New to Sly Flourish? Start Here!
by Mike on 6 January 2020
This article is one of a series of articles covering the hardback D&D adventure book, Ghosts of Saltmarsh. You can read all of these articles here:
Like those articles, this article contains spoilers for Ghosts of Saltmarsh.
The Final Enemy is the last adventure of the trilogy focused on the sahuagin threat which began in The Sinister Secret of Saltmarsh and continued on in Danger at Dunwater. In The Final Enemy the characters travel to the former lizardfolk island, assess the threat of the sahuagin, and perhaps end the threat the sahuagin hold over Saltmarsh before their attack begins.
Like the other two adventures in this series, The Final Enemy is an excellent sandbox adventure in which we lay out the situation and the goals and the characters are left to their own devices to succeed in that goal. How they choose to approach the sahuagin-invaded island will dictate how the sahuagin react. This is perfect situational D&D. We put the situation out in front of the players and we figure out how that situation changes as they interact with it. We may be as surprised as the players how things turn out. It's a wonderful way to play D&D.
Because this adventure is so open-ended, it's important to clarify the adventure's goals to the players. You don't want a situation in which they're deep in the lair and then turn to one another and say "why are we here again?".
We can simplify the goals down to the following, which are clarified well in the adventure under "mission goals". I'm adding one of my own which I think is important for the rest of the adventure.
It's possible the characters may find a way to stop the sahuagin attack before it even starts by killing the leadership of the sahuagin and removing any desire from the remaining sahuagin to attack the coast.
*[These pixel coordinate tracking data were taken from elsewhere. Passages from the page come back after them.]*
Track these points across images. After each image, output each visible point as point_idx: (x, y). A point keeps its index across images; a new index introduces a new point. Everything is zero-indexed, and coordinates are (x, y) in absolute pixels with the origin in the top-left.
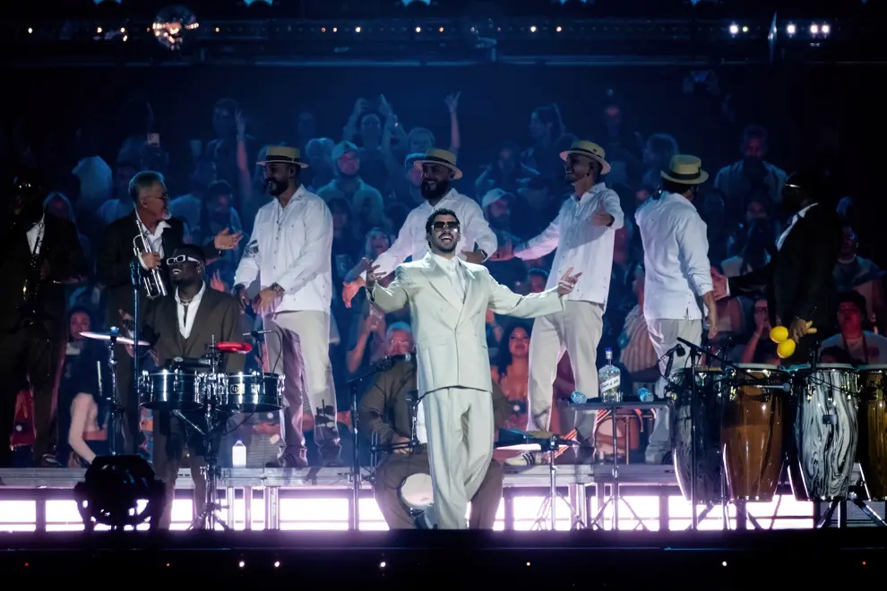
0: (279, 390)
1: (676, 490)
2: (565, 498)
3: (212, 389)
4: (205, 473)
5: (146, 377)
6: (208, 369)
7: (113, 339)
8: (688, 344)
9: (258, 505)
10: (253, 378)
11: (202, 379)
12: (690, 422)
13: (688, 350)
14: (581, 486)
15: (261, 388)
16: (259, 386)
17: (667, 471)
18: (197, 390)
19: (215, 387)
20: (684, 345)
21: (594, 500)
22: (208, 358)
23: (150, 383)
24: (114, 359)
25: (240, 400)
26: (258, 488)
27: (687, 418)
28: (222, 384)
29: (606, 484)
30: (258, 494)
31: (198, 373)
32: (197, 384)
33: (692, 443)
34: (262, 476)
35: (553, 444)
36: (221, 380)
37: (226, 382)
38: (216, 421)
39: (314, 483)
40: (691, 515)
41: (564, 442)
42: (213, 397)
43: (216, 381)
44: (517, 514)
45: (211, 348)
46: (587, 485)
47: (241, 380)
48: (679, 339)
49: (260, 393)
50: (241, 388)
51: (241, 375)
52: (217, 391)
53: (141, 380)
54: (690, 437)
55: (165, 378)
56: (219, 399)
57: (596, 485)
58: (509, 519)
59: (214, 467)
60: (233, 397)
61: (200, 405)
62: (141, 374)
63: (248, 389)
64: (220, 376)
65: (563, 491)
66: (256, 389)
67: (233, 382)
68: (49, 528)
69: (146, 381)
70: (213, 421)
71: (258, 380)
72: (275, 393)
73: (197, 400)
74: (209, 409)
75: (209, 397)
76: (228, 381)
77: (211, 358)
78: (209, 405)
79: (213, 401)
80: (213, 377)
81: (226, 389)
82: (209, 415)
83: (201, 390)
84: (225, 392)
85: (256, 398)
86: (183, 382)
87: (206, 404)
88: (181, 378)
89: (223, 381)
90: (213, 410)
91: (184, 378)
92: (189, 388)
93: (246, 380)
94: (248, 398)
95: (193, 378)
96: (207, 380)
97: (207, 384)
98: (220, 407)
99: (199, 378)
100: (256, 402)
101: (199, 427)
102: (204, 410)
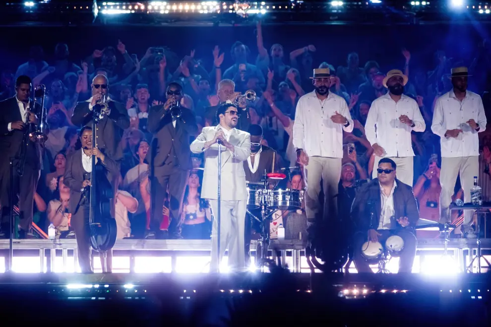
2: (453, 256)
3: (265, 198)
4: (261, 242)
6: (262, 187)
9: (289, 260)
10: (287, 192)
11: (259, 192)
14: (461, 250)
15: (291, 197)
16: (289, 196)
18: (257, 198)
21: (468, 257)
22: (262, 182)
25: (280, 204)
26: (289, 250)
28: (270, 195)
29: (473, 249)
30: (289, 254)
32: (257, 195)
34: (291, 244)
35: (445, 227)
37: (272, 194)
38: (267, 215)
41: (451, 226)
42: (265, 202)
43: (267, 194)
45: (264, 176)
46: (463, 249)
47: (280, 193)
49: (290, 200)
50: (280, 197)
51: (280, 191)
52: (267, 199)
56: (268, 203)
57: (469, 249)
59: (265, 239)
60: (276, 203)
61: (258, 206)
63: (284, 198)
64: (269, 191)
65: (451, 252)
66: (288, 198)
67: (276, 194)
70: (265, 215)
71: (289, 193)
72: (298, 200)
73: (257, 204)
74: (263, 208)
75: (263, 202)
76: (273, 194)
77: (264, 182)
78: (263, 206)
79: (265, 204)
80: (265, 191)
81: (272, 198)
82: (263, 212)
83: (259, 199)
84: (272, 199)
85: (288, 202)
86: (249, 194)
87: (261, 206)
88: (248, 192)
89: (271, 194)
90: (265, 209)
91: (250, 192)
92: (253, 197)
93: (283, 193)
94: (284, 203)
95: (255, 192)
96: (262, 193)
97: (262, 195)
98: (269, 207)
99: (257, 192)
100: (288, 205)
101: (258, 218)
102: (261, 209)
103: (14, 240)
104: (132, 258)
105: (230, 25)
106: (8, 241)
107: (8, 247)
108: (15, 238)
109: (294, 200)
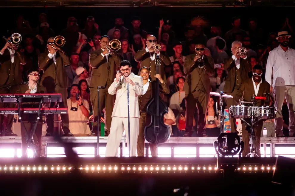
0: (275, 112)
5: (232, 108)
6: (252, 105)
9: (268, 149)
11: (250, 108)
15: (269, 111)
18: (249, 111)
19: (254, 111)
22: (252, 102)
24: (222, 102)
25: (263, 115)
26: (268, 144)
28: (256, 110)
30: (268, 145)
31: (249, 106)
32: (248, 110)
34: (269, 140)
36: (256, 108)
38: (255, 122)
39: (287, 142)
42: (254, 114)
43: (254, 109)
45: (253, 98)
47: (263, 109)
49: (269, 113)
50: (263, 111)
51: (263, 107)
52: (255, 112)
53: (230, 109)
55: (238, 108)
56: (256, 115)
59: (254, 137)
60: (261, 115)
61: (249, 117)
63: (265, 112)
64: (256, 107)
66: (268, 111)
67: (261, 109)
68: (200, 156)
69: (232, 109)
70: (254, 122)
71: (268, 109)
72: (274, 113)
73: (249, 115)
74: (252, 118)
75: (252, 114)
77: (253, 102)
78: (252, 117)
79: (254, 116)
80: (253, 107)
82: (252, 120)
83: (250, 112)
84: (258, 112)
85: (268, 114)
86: (244, 109)
87: (251, 116)
88: (243, 108)
89: (257, 109)
90: (253, 119)
91: (244, 108)
92: (246, 111)
93: (264, 109)
94: (265, 115)
95: (247, 108)
96: (252, 108)
97: (252, 110)
98: (256, 117)
99: (249, 108)
100: (268, 116)
101: (249, 124)
103: (100, 137)
104: (173, 148)
105: (233, 6)
106: (96, 137)
107: (96, 141)
108: (101, 136)
109: (271, 113)
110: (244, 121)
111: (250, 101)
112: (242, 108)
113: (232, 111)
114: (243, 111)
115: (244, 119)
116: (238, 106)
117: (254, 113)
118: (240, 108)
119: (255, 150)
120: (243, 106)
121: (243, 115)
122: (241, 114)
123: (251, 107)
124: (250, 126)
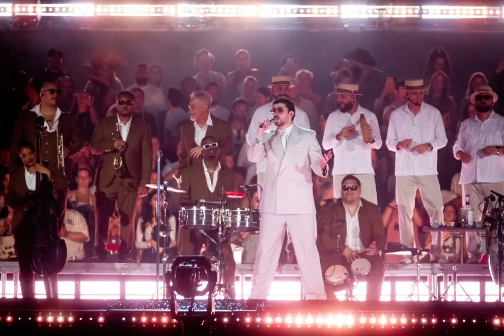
1: (489, 279)
2: (426, 283)
3: (222, 218)
5: (184, 211)
6: (220, 207)
7: (165, 188)
8: (497, 194)
9: (248, 286)
10: (246, 212)
11: (216, 212)
12: (498, 239)
13: (497, 197)
14: (435, 276)
15: (250, 217)
17: (484, 268)
18: (214, 218)
19: (223, 217)
20: (495, 195)
21: (442, 284)
22: (219, 200)
23: (186, 215)
24: (166, 201)
25: (238, 225)
26: (249, 276)
27: (496, 237)
28: (227, 215)
29: (449, 275)
30: (248, 279)
31: (214, 209)
32: (213, 215)
33: (499, 252)
34: (251, 268)
35: (418, 251)
36: (227, 212)
38: (224, 236)
39: (281, 273)
40: (498, 293)
41: (424, 250)
42: (222, 223)
43: (224, 214)
44: (397, 292)
45: (222, 195)
46: (438, 275)
47: (239, 213)
48: (492, 191)
49: (249, 220)
50: (239, 217)
51: (239, 210)
52: (225, 219)
53: (181, 213)
54: (498, 248)
55: (195, 211)
56: (226, 224)
57: (443, 275)
58: (393, 294)
59: (223, 263)
60: (234, 224)
61: (215, 227)
62: (181, 209)
63: (243, 218)
64: (226, 210)
65: (424, 279)
66: (247, 218)
67: (235, 214)
69: (184, 213)
70: (222, 236)
71: (248, 213)
72: (258, 221)
73: (213, 225)
74: (220, 230)
75: (220, 223)
76: (231, 213)
77: (222, 201)
78: (220, 227)
79: (222, 225)
80: (222, 211)
81: (230, 218)
82: (220, 233)
83: (216, 219)
84: (230, 220)
85: (247, 223)
86: (205, 214)
87: (218, 227)
88: (204, 211)
89: (229, 214)
90: (222, 230)
91: (206, 212)
92: (209, 217)
93: (242, 213)
94: (243, 224)
95: (211, 212)
96: (219, 213)
97: (219, 215)
98: (227, 229)
99: (214, 212)
100: (247, 226)
101: (214, 240)
102: (217, 230)
104: (78, 283)
109: (254, 221)
110: (206, 234)
111: (217, 200)
112: (201, 212)
113: (184, 217)
114: (203, 216)
115: (204, 231)
116: (195, 208)
117: (223, 221)
118: (198, 212)
119: (225, 287)
120: (203, 208)
121: (203, 224)
122: (199, 222)
123: (217, 210)
124: (217, 244)
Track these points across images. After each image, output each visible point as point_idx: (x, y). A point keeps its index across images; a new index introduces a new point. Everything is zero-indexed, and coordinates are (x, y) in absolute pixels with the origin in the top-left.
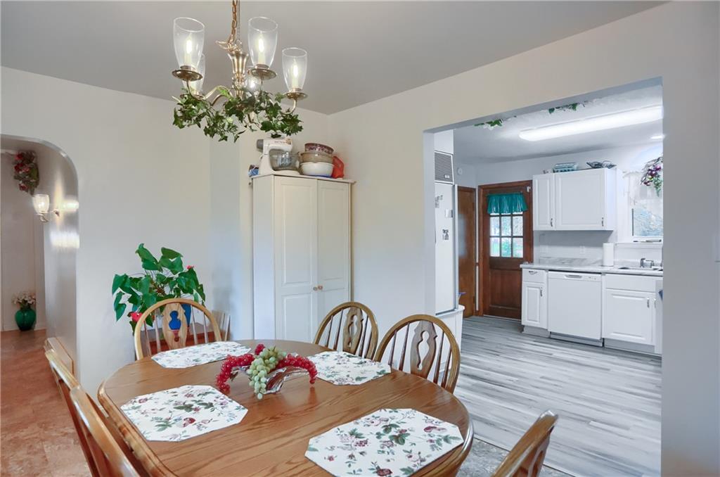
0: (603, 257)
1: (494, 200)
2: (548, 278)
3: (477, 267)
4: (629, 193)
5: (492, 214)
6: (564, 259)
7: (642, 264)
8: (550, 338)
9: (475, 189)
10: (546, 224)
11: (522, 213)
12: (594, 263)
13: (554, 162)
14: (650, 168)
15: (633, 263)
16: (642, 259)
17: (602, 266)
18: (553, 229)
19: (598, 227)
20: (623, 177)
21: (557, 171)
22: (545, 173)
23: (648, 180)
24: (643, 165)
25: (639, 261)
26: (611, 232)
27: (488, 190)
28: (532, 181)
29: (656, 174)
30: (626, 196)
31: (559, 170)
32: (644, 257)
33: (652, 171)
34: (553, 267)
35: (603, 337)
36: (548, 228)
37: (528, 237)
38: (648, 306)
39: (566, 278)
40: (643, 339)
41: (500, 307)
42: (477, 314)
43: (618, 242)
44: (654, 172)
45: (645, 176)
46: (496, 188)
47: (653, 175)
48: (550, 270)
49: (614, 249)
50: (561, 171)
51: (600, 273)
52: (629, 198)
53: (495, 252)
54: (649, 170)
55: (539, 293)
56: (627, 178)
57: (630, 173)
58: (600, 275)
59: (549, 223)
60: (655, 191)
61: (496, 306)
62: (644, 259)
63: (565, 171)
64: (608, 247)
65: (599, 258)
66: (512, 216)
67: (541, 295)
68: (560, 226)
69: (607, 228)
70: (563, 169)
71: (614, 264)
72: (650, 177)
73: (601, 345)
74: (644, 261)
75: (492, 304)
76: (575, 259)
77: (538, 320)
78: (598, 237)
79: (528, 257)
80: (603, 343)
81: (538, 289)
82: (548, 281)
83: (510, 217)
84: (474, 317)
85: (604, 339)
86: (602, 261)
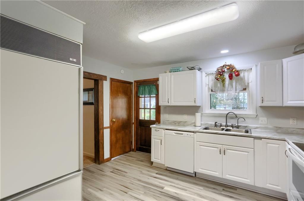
0: (195, 121)
1: (141, 89)
2: (165, 134)
3: (133, 125)
4: (208, 85)
5: (140, 96)
6: (176, 121)
7: (216, 126)
8: (166, 170)
9: (132, 83)
10: (166, 102)
11: (155, 96)
12: (191, 124)
13: (170, 67)
14: (220, 71)
15: (211, 124)
16: (216, 123)
17: (195, 126)
18: (169, 104)
19: (193, 104)
20: (206, 76)
21: (172, 72)
22: (165, 73)
23: (218, 77)
24: (216, 70)
25: (214, 123)
26: (199, 107)
27: (139, 83)
28: (158, 78)
29: (222, 74)
30: (207, 87)
31: (173, 71)
32: (216, 122)
33: (220, 72)
34: (168, 128)
35: (195, 171)
36: (167, 104)
37: (158, 109)
38: (220, 154)
39: (174, 134)
40: (217, 173)
41: (144, 147)
42: (133, 150)
43: (203, 112)
44: (221, 73)
45: (217, 75)
46: (142, 82)
47: (221, 75)
48: (166, 129)
49: (201, 116)
50: (174, 72)
51: (193, 132)
52: (209, 88)
53: (142, 117)
54: (219, 72)
55: (160, 142)
56: (207, 77)
57: (209, 74)
58: (193, 133)
59: (167, 101)
60: (222, 84)
61: (142, 147)
62: (217, 122)
63: (176, 72)
64: (198, 115)
65: (193, 122)
66: (150, 97)
67: (161, 144)
68: (173, 103)
69: (198, 104)
70: (174, 71)
71: (201, 125)
72: (219, 76)
73: (194, 175)
74: (217, 124)
75: (140, 145)
76: (181, 122)
77: (160, 159)
78: (193, 110)
79: (158, 120)
80: (195, 174)
81: (160, 141)
82: (165, 136)
83: (149, 98)
84: (131, 152)
85: (196, 172)
86: (195, 123)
They might accomplish this by killing the baron and high priestess in area 42, killing the baroness in area 45, and killing the avatar of Sekolah in area 37.
With these heads of the sahuagin removed, the rest will gather up in small packs and flee into the ocean.
Depending on how the adventure is going when you're running it, feel free to change up the numbers and types of sahuagin the characters encounter. Instead of patrols of eight sahuagin, feel free to include just two normal sahuagin wandering through the caves (see two thugs in the woods. Mixing up the number of sahuagin can change up the pace and feeling of the game. Too many battles against six to twelve powerful sahuagin can get boring and stale. Changing up the situations so that the characters can use stealth, subterfuge, intimidation, or deception to get past them as well as combat can make the adventure a lot more interesting.
Given that the characters may not end the threat their first time through the sahuagin fortress, you'll have to figure out what happens when the characters leave and the threat remains. One possibility is that, discovering the infiltration, the sahuagin launch an attack against Saltmarsh. They may send in three killer whales each mounted by a sahuagin waveshaper and protected by a small force of sahuagin on shell sharks. These waveshapers slam the coast of Saltmarsh with huge waves that destroy ships and hammer the coast. The characters can deal with a number of situations during this attack such as a coastal sahuagin flanking attack, drowning sailors in the sea, collapsing buildings, or attacking the waveshapers themselves. This can be a fun large battle the characters can get involved in. We need not make this complicated. Describe the larger battle going on while the characters deal with their specific battles or situations.
During this attack the characters may have a chance to eliminate heads of the sahuagin threat and leave a much reduced force back at the sahuagin fortress. When they return to the fortress they can hunt down the remaining heads of the sahuagin and end the threat completely.
One unanswered question in this adventure is how to tie it together with the other adventures in Ghosts of Saltmarsh. We may connect the sahuagin to the Endless Nadir described in The Styes. The sahuagin may have fled from the ancient aboleth city as a rift tore open into the lower layers of the abyss. The characters may learn this from the sahuagin themselves, from murals on the wall, or perhaps an intelligent trident of fish command possessed by a marid (one with family connections to any water genasi in the group perhaps). This thread ties the sahuagin to the larger threat of an ocean poisoned by the realm of the Elder Elemental Eye.
The Final Enemy is an excellent sandbox adventure in which the characters choose their approach to assess and perhaps destroy the threat of the sahuagin against Saltmarsh. Stay flexible with the encounters they face and let the story play out as the characters delve deep into this dangerous lair.